Confinement promotes the role of MTs in migration. A) Percentage of cells that entered 3-μm channels is plotted as fraction of the total population analyzed. Drugs used were vehicle control (VC), 20 μM CD, 2.5 μM LA, 125 μM colchicine (Colch), and 1.2 μM Taxol (Tax). B) Cell displacement in the presence of each drug is plotted as mean ± se as a function of time. C) Average net displacement of cells over a period of 200 min, plotted for each inhibitor; 3 independent trials. ***P < 0.0001; Student's t test. D) Directional persistence of cells migrating in 3-μm channels, depicted as the fraction of cells that executed a defined number of direction changes over the course of 16 h. Number of cells analyzed (n) is indicated on the z axis. E) EB1-GFP revealed that nascent MT growth was polarized in the direction of the cell front (top of panel).
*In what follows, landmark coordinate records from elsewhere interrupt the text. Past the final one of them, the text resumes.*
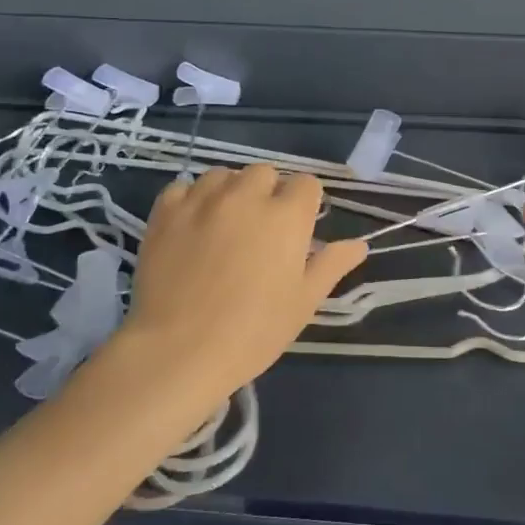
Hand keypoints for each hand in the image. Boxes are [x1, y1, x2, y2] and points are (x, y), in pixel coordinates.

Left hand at [117, 164, 367, 396]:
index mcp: (286, 216)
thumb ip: (331, 265)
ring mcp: (203, 200)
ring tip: (224, 225)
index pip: (307, 184)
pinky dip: (191, 200)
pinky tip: (191, 226)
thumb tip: (359, 245)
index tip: (297, 231)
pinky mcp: (166, 211)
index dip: (305, 205)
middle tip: (261, 231)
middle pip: (265, 173)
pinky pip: (183, 188)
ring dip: (230, 192)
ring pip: (224, 175)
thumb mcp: (303, 302)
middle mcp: (246, 195)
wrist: (179, 351)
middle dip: (268, 193)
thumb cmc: (253, 332)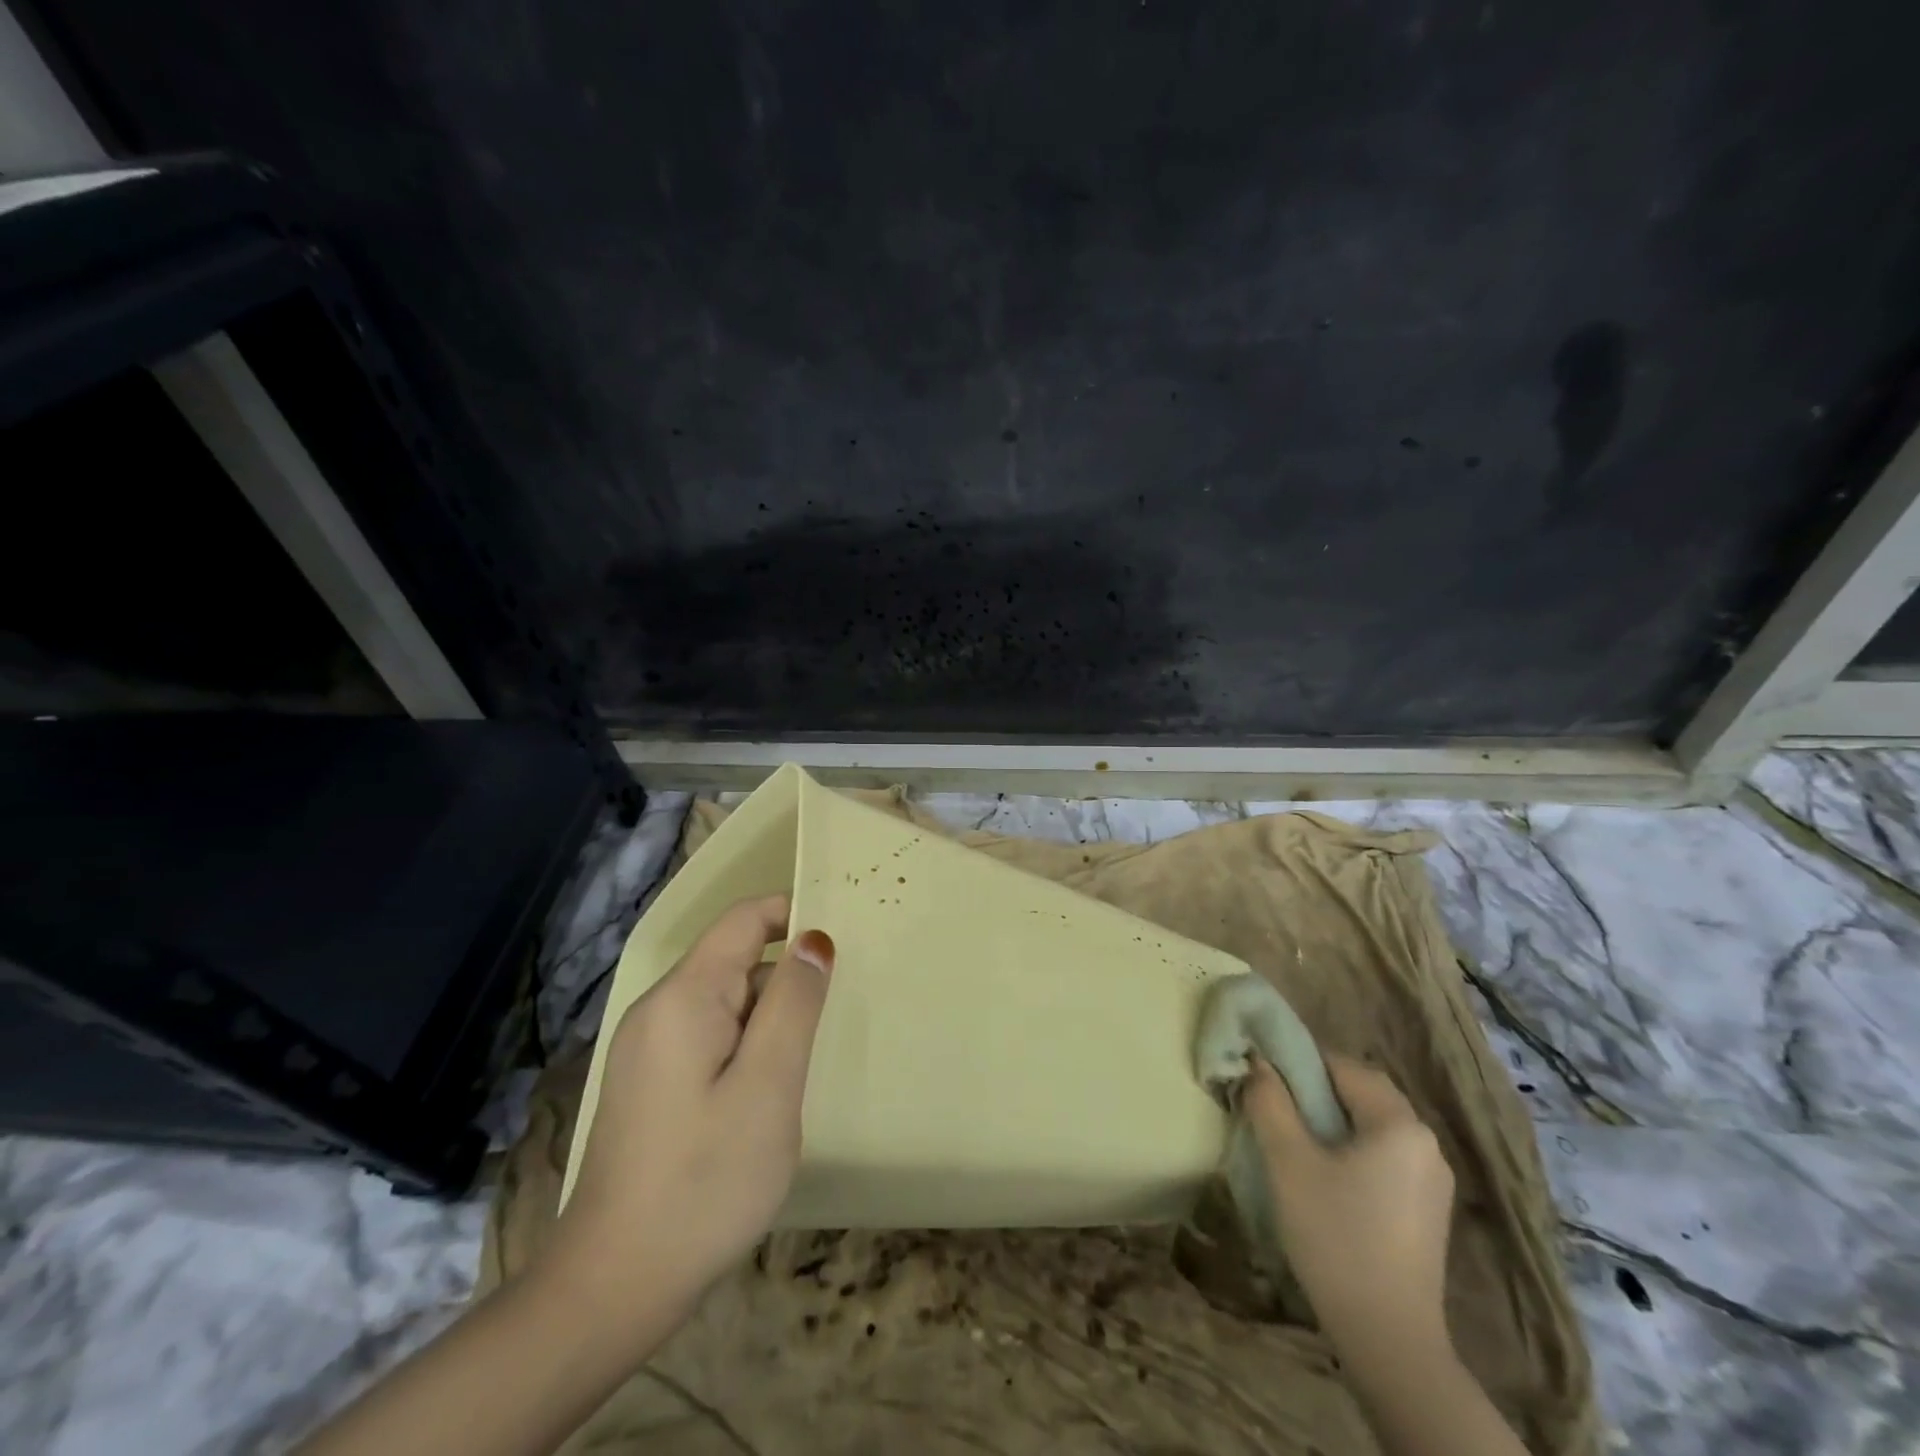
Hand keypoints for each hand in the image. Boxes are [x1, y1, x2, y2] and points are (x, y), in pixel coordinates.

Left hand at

Individual EB1 particles were tracked until they disappeared or impacted the leading edge (white arrowheads depict movement over a period of 7 s; an intensity color filter was applied to improve clarity of individual particles). EB1 motion is depicted with a particle trace. Kymograph depicts the gradual advancement of the cell membrane concomitant with EB1 impact (right panel, red arrowhead).